気になるドルビーシネマの鑑賞料金ですが、一般的なスクリーンよりも500~900円程度高く設定されています。高品質なスクリーンにはそれだけ導入費用もかかるようで、この点はしょうがない模様。

ちなみに900円というのは、3D鑑賞の場合の価格。IMAXと比較すると価格はそこまで変わらず、4DXよりは安く見られるというイメージです。

しっかりとした3Dメガネ

映画館で3D映画を見る場合は、3Dメガネを用意するのが通常。このとき必要な3Dメガネは買い取りまたはレンタル方式で、だいたい数百円で購入可能です。

その点ドルビーシネマの場合は、レンタル方式を採用。しかも3Dメガネの質感がよく、レンズ部分が分厚くてちょっとだけ高級感を感じます。

MOVIXの普通の3Dメガネの場合、レンタル式で安っぽい感じの電池式モデルが採用されているのが記憶にあります。IMAXの場合は100円で購入でき、電池が不要でレンズ部分は薄っぺらい印象です。

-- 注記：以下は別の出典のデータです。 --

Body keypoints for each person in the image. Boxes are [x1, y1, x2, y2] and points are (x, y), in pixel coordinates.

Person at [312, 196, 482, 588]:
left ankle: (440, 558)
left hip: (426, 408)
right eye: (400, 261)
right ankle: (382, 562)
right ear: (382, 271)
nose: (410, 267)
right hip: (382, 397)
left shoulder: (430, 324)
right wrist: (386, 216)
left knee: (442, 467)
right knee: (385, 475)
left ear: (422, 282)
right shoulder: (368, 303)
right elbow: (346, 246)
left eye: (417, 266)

ドルビーシネマの場合、両方の印象を覆すしっかりとした作りを感じられるはずです。

ドルビーシネマはどこで見られる?

ドルビーシネマを体験したいという場合は、2019年4月時点では福岡県の「T・ジョイ博多」と埼玉県にある「MOVIXさいたま」で視聴可能。

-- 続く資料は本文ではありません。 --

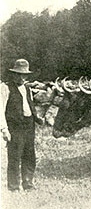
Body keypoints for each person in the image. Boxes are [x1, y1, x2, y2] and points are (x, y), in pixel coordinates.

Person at [0, 59, 43, 191]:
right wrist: (4, 129)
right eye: (18, 74)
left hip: (29, 125)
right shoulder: (5, 88)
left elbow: (29, 105)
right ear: (13, 74)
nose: (21, 77)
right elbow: (0, 109)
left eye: (24, 75)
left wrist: (37, 118)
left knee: (30, 155)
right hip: (15, 127)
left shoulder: (27, 88)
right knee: (14, 156)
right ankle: (13, 187)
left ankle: (28, 183)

初めて導入されたのは福岡県で、MOVIXさいたまでの導入は国内2例目。オープン記念に映画『アベンジャーズ エンドゲーム』が上映されました。

そのほかMOVIXさいたまに関しては、丸の内ピカデリーでも2019年の秋頃を目安に導入予定。更なる普及を目指して積極的に進めています。

現状は福岡県近くや首都圏あたりでしか体験できないものの、今後はIMAXと双璧をなすブランドとして期待しておきたいところです。